11.  Find the maximum volume of cylinder that can be made out of a cone of radius 'r' and height 'h'

Sol:
Let the radius of the cylinder = $x$ and height = $y$.  We have to maximize the volume of the cylinder V = $\pi {x^2}y$.  To maximize the volume we have to change one of the given variable in the equation into "r"and "h" and differentiate the equation with respect to the other variable.


From the above, $\Delta ADE$ and $\Delta ABC$ are similar. 
So, $ \Rightarrow \dfrac{{h - y}}{h} = \dfrac{{2x}}{{2r}}$ - - - - - (1)
$ \Rightarrow h - y = \dfrac{{xh}}{r}$
$ \Rightarrow h - \dfrac{{xh}}{r} = y$
Substituting the above result in the volume we get, 
$ V = \pi {x^2}\left( {h - \dfrac{{hx}}{r}} \right)$
$ V = \pi h{x^2} - \dfrac{{\pi h{x^3}}}{r}$
Differentiation the above equation w.r.t x, 
${V^1}(x) = 2\pi hx - \dfrac{{3\pi h{x^2}}}{r}$
By equating the above equation to zero, we can find the value of x where the above equation becomes maximum.

# PROBLEM 1
In the cone and cylinder problem, list each letter used for a radius or a height, along with what it measures.

[Collection entries]
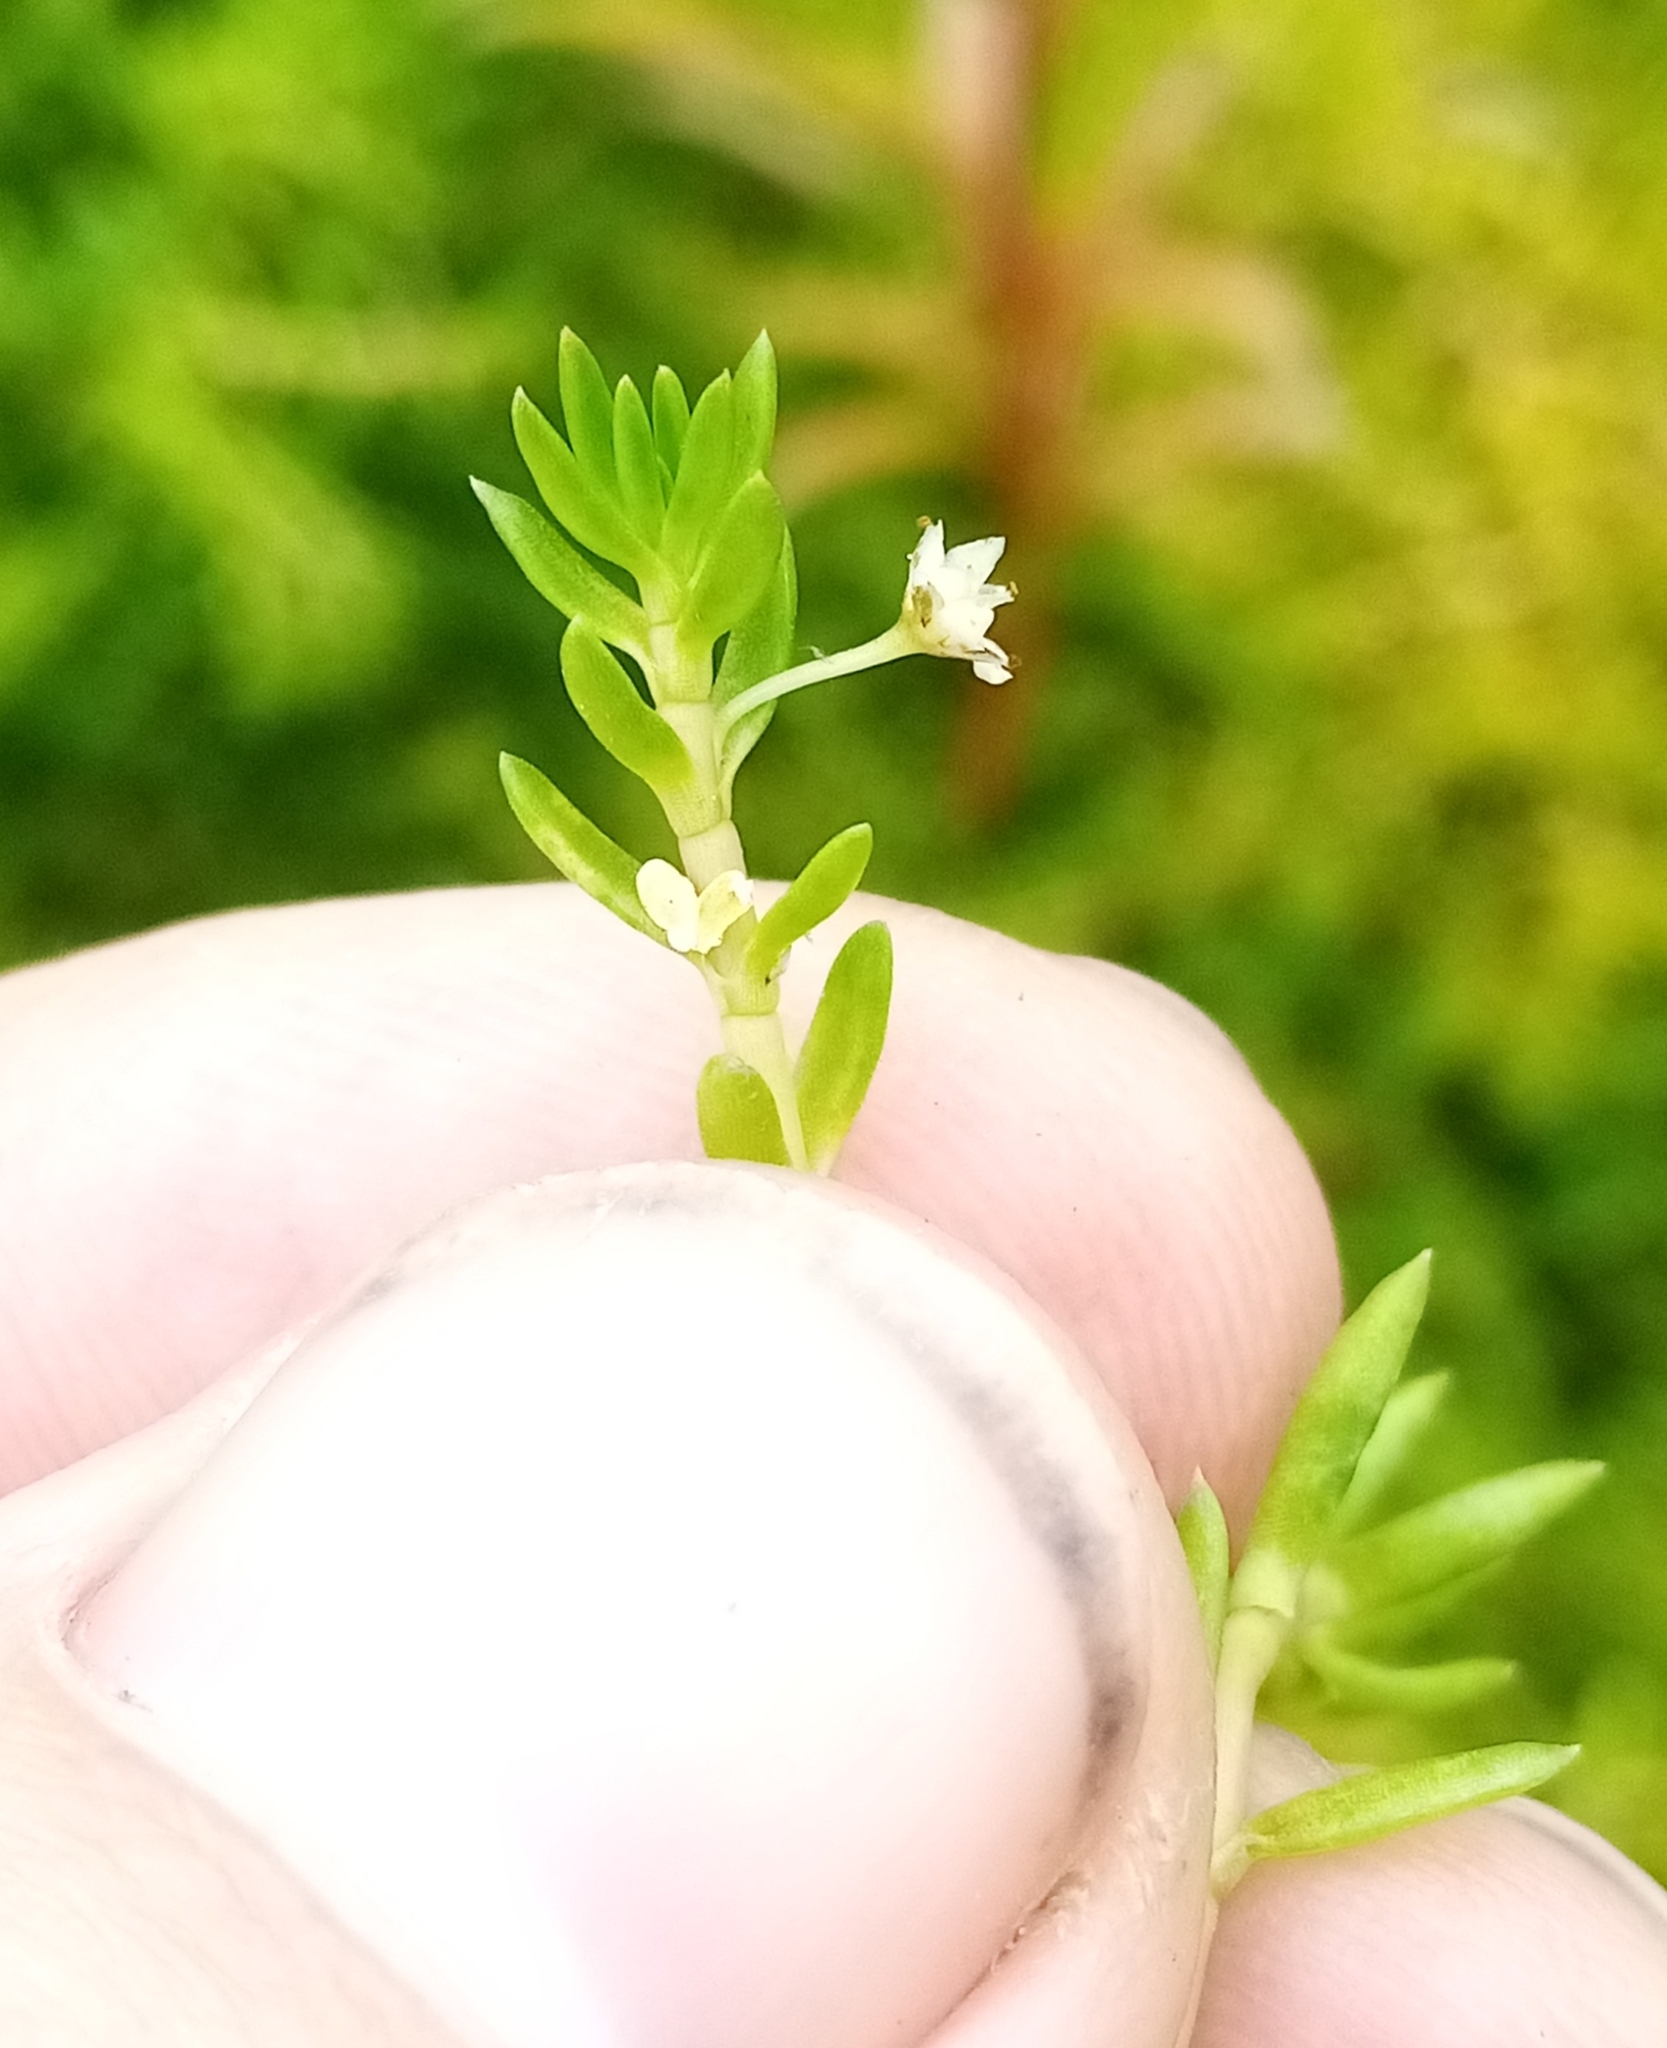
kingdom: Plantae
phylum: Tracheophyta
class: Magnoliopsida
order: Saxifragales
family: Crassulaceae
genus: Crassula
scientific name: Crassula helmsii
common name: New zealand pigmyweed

* * *

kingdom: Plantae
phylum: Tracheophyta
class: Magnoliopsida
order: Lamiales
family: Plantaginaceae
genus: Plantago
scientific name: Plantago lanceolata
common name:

--

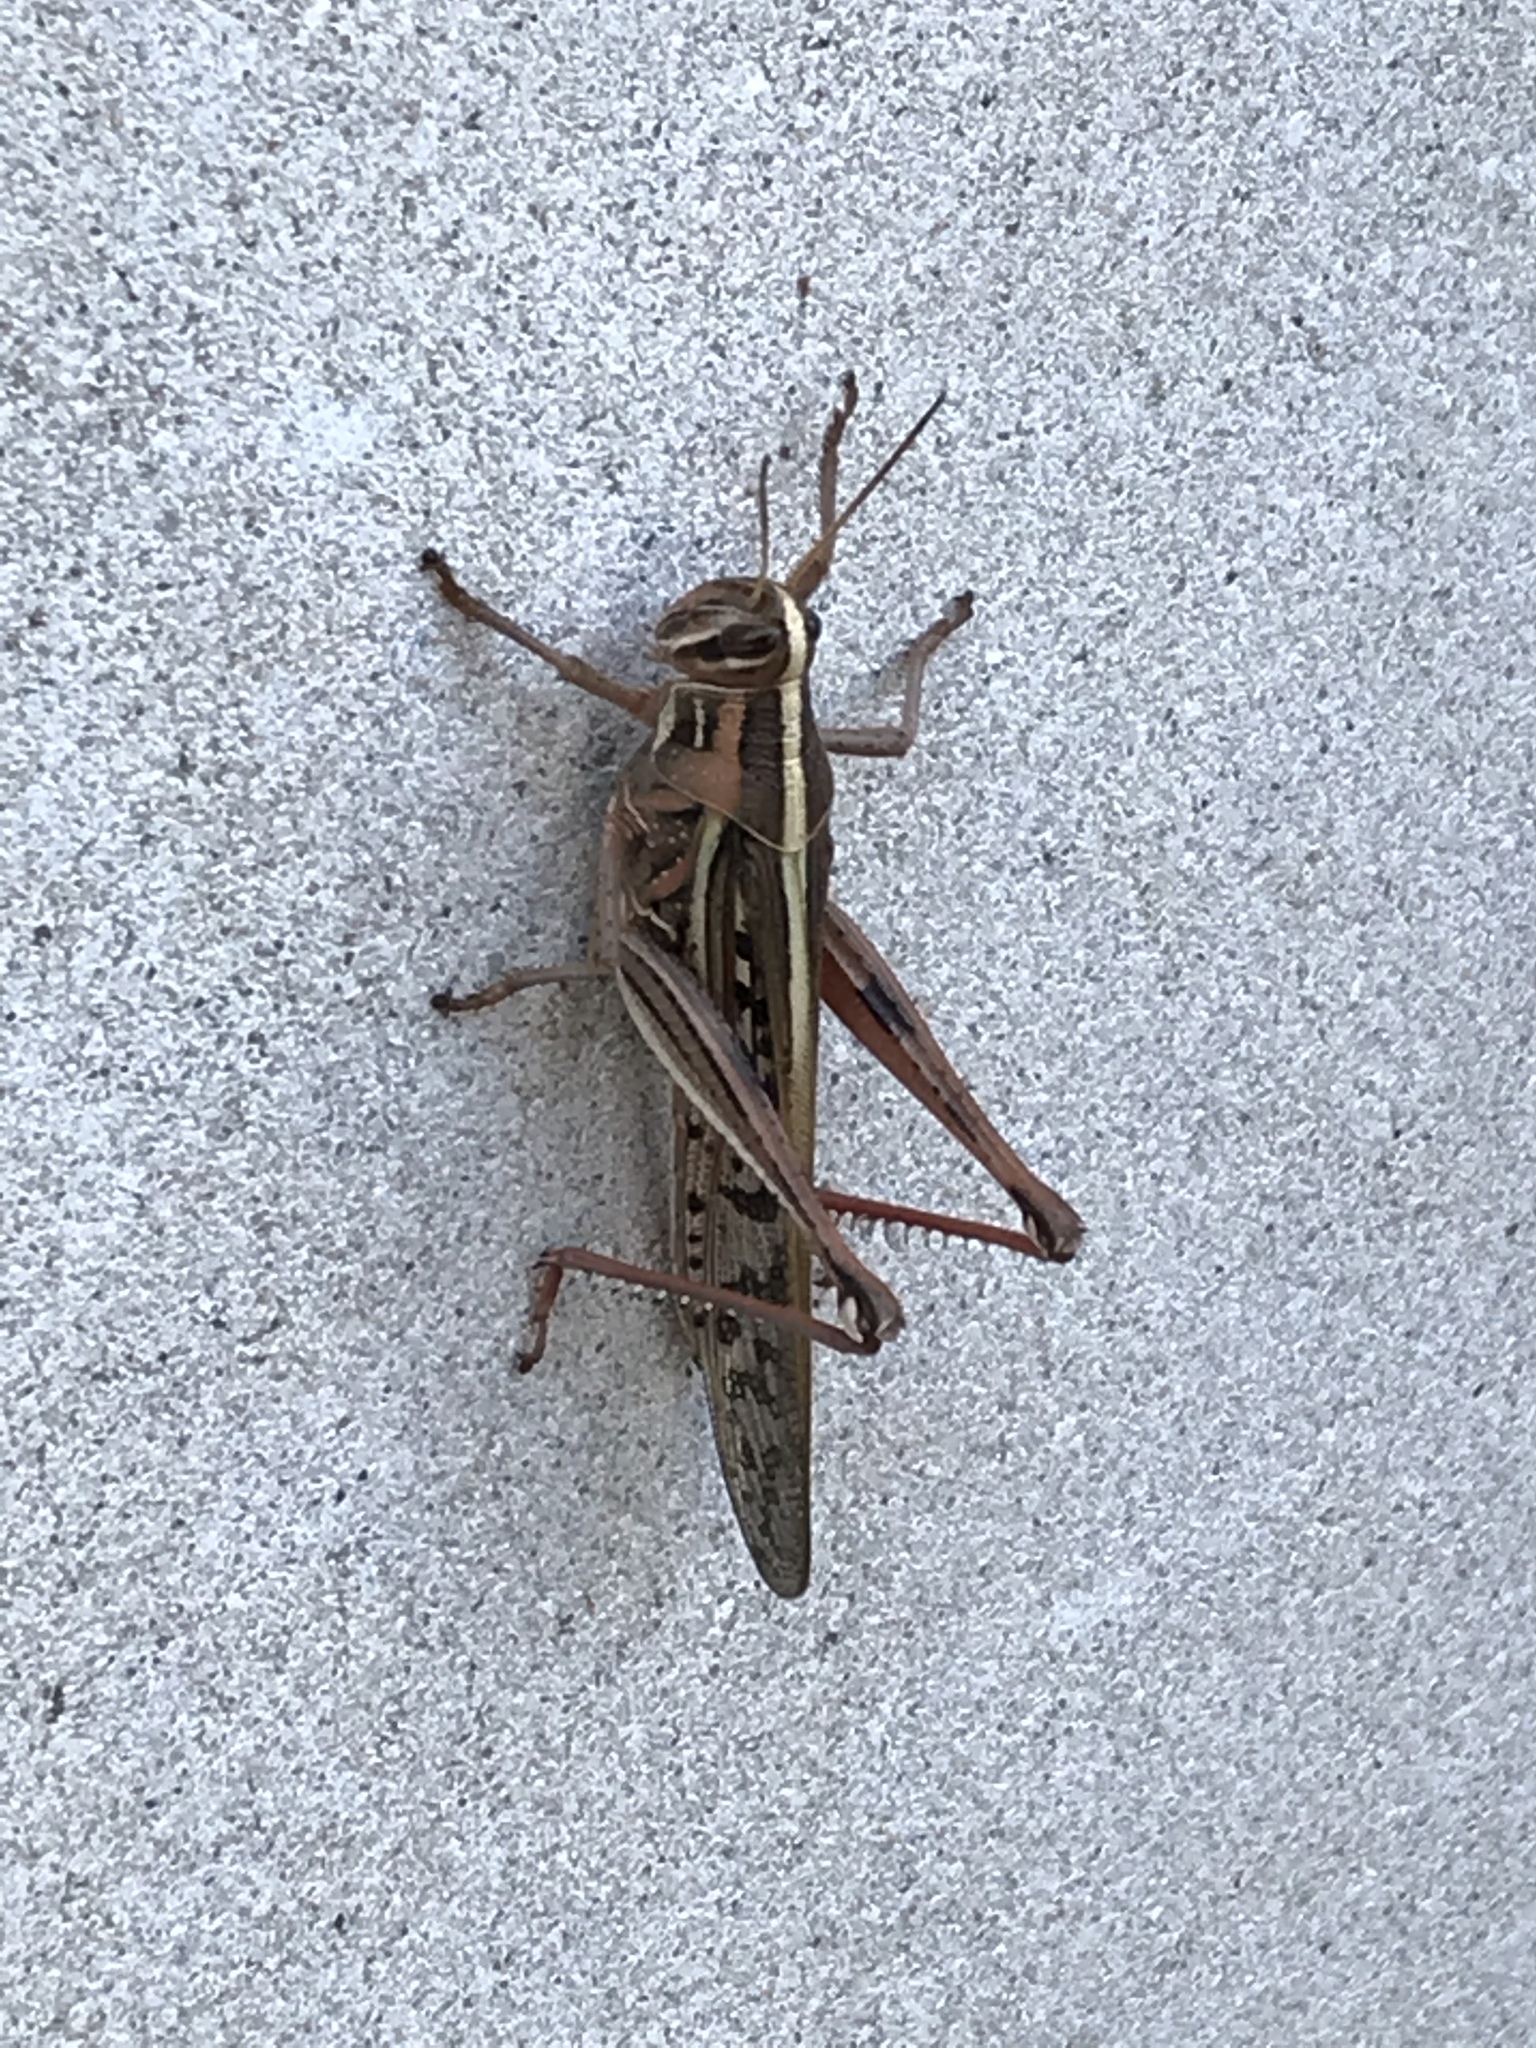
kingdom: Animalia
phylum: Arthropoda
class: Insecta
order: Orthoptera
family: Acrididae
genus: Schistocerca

# PROBLEM 2
Select every line of the rows that contains the word "name".

# TASK SOLUTION 1
r: radius of the cone
h: height of the cone
x: radius of the cylinder
y: height of the cylinder

# TASK SOLUTION 2
scientific name: Crassula helmsii
common name: New zealand pigmyweed
scientific name: Plantago lanceolata
common name:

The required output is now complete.